The attackers also moved laterally and went ahead to exploit unpatched vulnerabilities in connected medical devices instead of beginning with administrative access.  Failed login attempts and privilege escalations were recorded by the logs, but there was no visibility into how attackers were able to move between devices and into the tools used or the techniques applied.

Packet Data Reveals Multi-Phased Attack Prior to Exfiltration and Encryption

If packet data had been used instead of the logs, it would have revealed the early stages of the attacker’s multi-staged attack.  For example, packet data can provide evidence of the initial compromise, command and control communication with external servers, abnormal amounts of and the exact data being exfiltrated prior to encryption.

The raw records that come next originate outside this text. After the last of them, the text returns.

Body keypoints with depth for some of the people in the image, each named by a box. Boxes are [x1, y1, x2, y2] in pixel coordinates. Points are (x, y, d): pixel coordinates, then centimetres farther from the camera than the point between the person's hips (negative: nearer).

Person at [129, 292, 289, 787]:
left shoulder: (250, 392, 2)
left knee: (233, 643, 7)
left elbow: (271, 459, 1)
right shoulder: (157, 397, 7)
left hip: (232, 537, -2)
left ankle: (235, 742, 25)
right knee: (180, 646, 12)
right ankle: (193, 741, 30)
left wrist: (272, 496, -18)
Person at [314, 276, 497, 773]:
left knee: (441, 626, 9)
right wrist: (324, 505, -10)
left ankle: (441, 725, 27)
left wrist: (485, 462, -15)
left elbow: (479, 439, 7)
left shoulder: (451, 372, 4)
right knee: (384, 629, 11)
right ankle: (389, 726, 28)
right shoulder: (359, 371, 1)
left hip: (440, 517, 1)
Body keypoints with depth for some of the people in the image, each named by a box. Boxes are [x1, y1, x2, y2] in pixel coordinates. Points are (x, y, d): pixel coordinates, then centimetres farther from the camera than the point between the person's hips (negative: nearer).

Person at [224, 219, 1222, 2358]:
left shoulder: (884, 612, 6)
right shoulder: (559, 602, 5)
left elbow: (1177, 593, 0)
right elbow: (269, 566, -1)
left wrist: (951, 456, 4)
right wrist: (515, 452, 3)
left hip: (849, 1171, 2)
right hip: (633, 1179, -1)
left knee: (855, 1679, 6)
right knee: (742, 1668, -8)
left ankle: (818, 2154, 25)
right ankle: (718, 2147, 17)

Packet data would have ascertained which patient records were stolen, offering clarity on the scope of the breach and aiding in meeting Health Insurance Portability and Accountability Act (HIPAA) breach notification requirements.  Furthermore, packet data could have detected exfiltration techniques such as Domain Name System (DNS) tunneling, which is not possible with the use of logs.  Malicious commands, unauthorized device access, and even unusual traffic patterns between medical Internet of Things (IoT) devices would have been exposed by packet data.  These are an early warning of lateral movement before the ransomware is deployed.

At every stage of this attack, packet data would have delivered critical insights that logs simply could not.  While logs provide event summaries, packet data presents the unfiltered reality in real-time, exposing attack techniques, compromised data, and missed opportunities for earlier detection.

Only a powerful Network Detection and Response (NDR) platform can eliminate network blind spots.  At the core of this comprehensive platform, there should be deep packet inspection (DPI), offering healthcare organizations unmatched security visibility to identify vulnerabilities and threats precisely.  By leveraging advanced network threat detection techniques and cutting-edge machine learning algorithms, the platform should ensure the detection of both known and zero-day threats. Seamless integration with EDR/SIEM/SOAR/XDR tools enables security teams to use the platform to investigate 3^rd party alerts or proactively hunt for signs of anomalous activity that have been missed, empowering organizations to quickly respond to security threats.

Healthcare organizations can take control of their network security by embracing the capabilities of the comprehensive platform.  This comprehensive and proactive security brings peace of mind and an increased level of cyber-intelligent security, strengthening the hospital’s security posture.